Is this conceptually valid?
Obviously, it’s counter-intuitive that a proxy outcome (kills) is a better predictor of winning than the true metric (kills/deaths), when the definition of winning a Slayer game is to have a team (which we can consider the sum of individuals) have kills>deaths. I’ve read the paper and am not a total layman; Trueskill2 is obviously driven by wide swaths of data which is fantastic, but also brings the caveats you have when researching with any ‘big data’, which is the possibility of capturing trends and associations that are not meaningful to what we’re trying to measure, or are not being interpreted appropriately.
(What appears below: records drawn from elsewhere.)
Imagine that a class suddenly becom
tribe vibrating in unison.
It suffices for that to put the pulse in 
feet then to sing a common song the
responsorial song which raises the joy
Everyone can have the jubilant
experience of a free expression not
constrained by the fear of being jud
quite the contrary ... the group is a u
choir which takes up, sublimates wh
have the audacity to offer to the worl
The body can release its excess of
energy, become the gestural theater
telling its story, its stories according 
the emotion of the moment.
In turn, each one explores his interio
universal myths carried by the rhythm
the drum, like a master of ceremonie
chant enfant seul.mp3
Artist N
Side note, the paper does not appear to discuss the discarding of death rate in the model. Is there additional documentation regarding that decision lying around?
Anyway, if the data demonstrates that KPM is superior to KDA for predicting who wins games (and therefor is used to assess player skill at the individual level), to what extent did the model explore the potential that KPM drags in team performance more than KDA? For example, a higher KPM is likely correlated with teammates that assist more (or control power weapons and powerups better, or control the map more, both lurking variables that I imagine are hard to capture), and therefor could possibly serve as a proxy for a team that works well together. On the converse, there are far fewer ‘protector’ medals than assists, meaning a good team is marginally more like to jack up kill numbers for one another than to prevent deaths, meaning good teams are correlated with KPM more strongly than KDA. As a result, KPM as a partially team-driven (essentially, confounded) variable could be a stronger win-predictor than KDA as an individually-driven variable (in fact, anyone who’s played Slayer knows that a team of four that plays with teamwork wins more often against a team of solo queues, even if the solo team has higher individual CSR/MMR [would be very interested to see if that could be confirmed in data]).
You note that “Players that carefully maintain their KDA, but don’t pump out kills consistently lose matches against better opponents, whereas players with worse KDAs but higher KPMs also consistently win against better opponents. They may go negative sometimes, but on average it pays off.” This strikes me as a potentially problematic? Regardless of how things converge over a sample size of millions of games, I would contend that players should be ‘rewarded’ with increased MMR based on their actual performance, not a proxy that may approximate skill and win percentage over the long run. The logic is “This person had an objectively bad game (high kills, higher deaths; by definition this is a bad game because the objective of slayer is to have kills>deaths), but we’re betting over the course of their career they’ll end up doing better.” It’s like if you surveyed thousands of basketball games and determined that frequent shooters, regardless of actually scoring on those shots, typically do well over their career; then the NBA determines who won a game (or the skill of a player) based on number of shots, regardless of who/which team actually got the points in a given match. Proxies might predict well in huge sample sizes, but are they really appropriate to grade individual instances? Especially if doing so is unintuitive to users (players)?
This is all subject to discussion. The architects of Trueskill2 are a lot smarter than me. Just curious and trying to think though reasons that the system confuses the hell out of everyone who plays the game.